The Day of the Triffids is told from the first-person perspective of Bill Masen, a biologist who cultivates industrial triffids. The story opens with him in hospital with his eyes bandaged, rendered temporarily blind thanks to a triffid sting. But Masen is one of the fortunate few. The previous night, an unusual meteor shower left everybody who watched it blind. Permanently. With most of humanity unable to see, society breaks down literally overnight into roving gangs of anarchists concerned only with their own survival. Meanwhile, the triffids have gotten loose from their paddocks and find humanity an easy target . . .
This is a great story that hasn't aged a bit. Wyndham's prose is straightforward, vivid, and literary. Like Wells, Wyndham is prophetic. The Day of the Triffids is a warning against unchecked technological progress and "playing God" - he hints that not only the triffids, but the blinding celestial display, were the unfortunate result of human meddling. With civilization in shambles, Masen wanders from one attempt to another to reconstruct it upon different lines: roaming gangs who use captured sighted people as seeing-eye dogs; academics who use want to repopulate through eugenics and "professional motherhood"; "Christian" communal living; extended families working the land; and military power imposing collectivism. All of them have their weaknesses which Masen finds unacceptable, though in the end he chooses the academic option as the best of a bad lot.

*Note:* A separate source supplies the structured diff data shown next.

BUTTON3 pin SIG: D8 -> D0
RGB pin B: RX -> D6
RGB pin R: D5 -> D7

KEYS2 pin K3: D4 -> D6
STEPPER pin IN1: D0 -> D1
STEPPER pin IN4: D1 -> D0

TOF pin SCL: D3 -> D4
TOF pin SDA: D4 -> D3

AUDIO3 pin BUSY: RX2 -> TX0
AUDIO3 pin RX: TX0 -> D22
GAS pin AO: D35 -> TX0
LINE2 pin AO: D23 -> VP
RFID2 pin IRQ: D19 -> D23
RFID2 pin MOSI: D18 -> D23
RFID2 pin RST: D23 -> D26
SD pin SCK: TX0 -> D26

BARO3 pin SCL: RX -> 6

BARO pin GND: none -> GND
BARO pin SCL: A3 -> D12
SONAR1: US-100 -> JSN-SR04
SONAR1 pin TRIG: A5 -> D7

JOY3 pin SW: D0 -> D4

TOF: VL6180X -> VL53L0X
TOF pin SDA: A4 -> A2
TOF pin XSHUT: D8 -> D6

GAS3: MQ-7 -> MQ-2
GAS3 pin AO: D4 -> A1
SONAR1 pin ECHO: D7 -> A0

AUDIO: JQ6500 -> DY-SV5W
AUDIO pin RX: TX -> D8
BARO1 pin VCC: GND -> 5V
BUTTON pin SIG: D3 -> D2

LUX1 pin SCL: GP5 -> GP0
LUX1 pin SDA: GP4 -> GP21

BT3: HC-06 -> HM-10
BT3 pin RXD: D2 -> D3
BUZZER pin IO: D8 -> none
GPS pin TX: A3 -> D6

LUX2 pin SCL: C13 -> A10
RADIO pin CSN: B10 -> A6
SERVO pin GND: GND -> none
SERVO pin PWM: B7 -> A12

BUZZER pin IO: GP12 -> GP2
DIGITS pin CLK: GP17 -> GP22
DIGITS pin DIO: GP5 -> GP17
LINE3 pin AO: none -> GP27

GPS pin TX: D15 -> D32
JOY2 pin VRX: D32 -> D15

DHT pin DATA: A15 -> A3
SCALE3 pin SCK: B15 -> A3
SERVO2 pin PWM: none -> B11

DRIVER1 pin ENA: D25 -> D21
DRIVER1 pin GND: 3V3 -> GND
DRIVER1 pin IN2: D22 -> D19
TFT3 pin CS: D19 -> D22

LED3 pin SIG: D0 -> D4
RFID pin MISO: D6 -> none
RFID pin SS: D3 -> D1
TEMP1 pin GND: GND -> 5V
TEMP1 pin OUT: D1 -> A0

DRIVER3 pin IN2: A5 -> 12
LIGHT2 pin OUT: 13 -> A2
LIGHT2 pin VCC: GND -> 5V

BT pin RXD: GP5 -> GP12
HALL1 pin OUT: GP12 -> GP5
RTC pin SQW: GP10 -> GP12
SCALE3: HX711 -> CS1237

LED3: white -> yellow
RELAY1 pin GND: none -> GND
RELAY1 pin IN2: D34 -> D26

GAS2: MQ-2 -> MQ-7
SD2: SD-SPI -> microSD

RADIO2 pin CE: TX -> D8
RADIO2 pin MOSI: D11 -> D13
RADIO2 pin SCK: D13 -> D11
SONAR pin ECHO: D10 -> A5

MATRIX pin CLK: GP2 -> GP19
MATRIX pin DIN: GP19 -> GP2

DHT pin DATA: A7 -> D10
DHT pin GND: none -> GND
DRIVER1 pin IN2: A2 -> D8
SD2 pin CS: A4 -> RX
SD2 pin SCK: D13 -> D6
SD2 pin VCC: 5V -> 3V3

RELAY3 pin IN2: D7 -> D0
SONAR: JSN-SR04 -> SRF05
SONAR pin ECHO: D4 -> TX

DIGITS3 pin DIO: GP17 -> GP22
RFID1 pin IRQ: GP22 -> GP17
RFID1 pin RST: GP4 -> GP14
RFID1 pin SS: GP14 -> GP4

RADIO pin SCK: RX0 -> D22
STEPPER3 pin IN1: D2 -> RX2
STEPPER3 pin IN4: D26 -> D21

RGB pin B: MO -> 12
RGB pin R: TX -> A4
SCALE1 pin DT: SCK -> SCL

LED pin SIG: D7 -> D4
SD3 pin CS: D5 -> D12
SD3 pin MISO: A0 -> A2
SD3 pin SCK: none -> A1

The Day of the Triffids has been filmed twice: as a feature film in 1962, and as a TV series by the BBC in 1981. I have seen neither in its entirety, only a few minutes of the latter on television. Fans of classic Doctor Who should appreciate its low-budget effects (and also that one of the principal characters was played by Maurice Colbourne, who played the mercenary Lytton in the stories "Resurrection of the Daleks" and "Revenge of the Cybermen"). Like The War of the Worlds, this story is worthy of a big-budget remake Real Soon Now.
British horror author Simon Clark wrote a sequel to Day of the Triffids in 2000, titled Night of the Triffids. Like its predecessor, it is a well-written, engaging story. Bill Masen's son David wakes up one morning in complete darkness. Only this time it isn't blindness, but a strange cloud that completely obscures the sun. However, Clark completely ditches Wyndham's prophetic insights for an escapist, Mad-Max-like adventure story. And as much as I was hoping that the book's garish cover art, a gigantic rampaging triffid clutching a man in its tentacles, had nothing to do with the story . . . well, you don't always get what you hope for.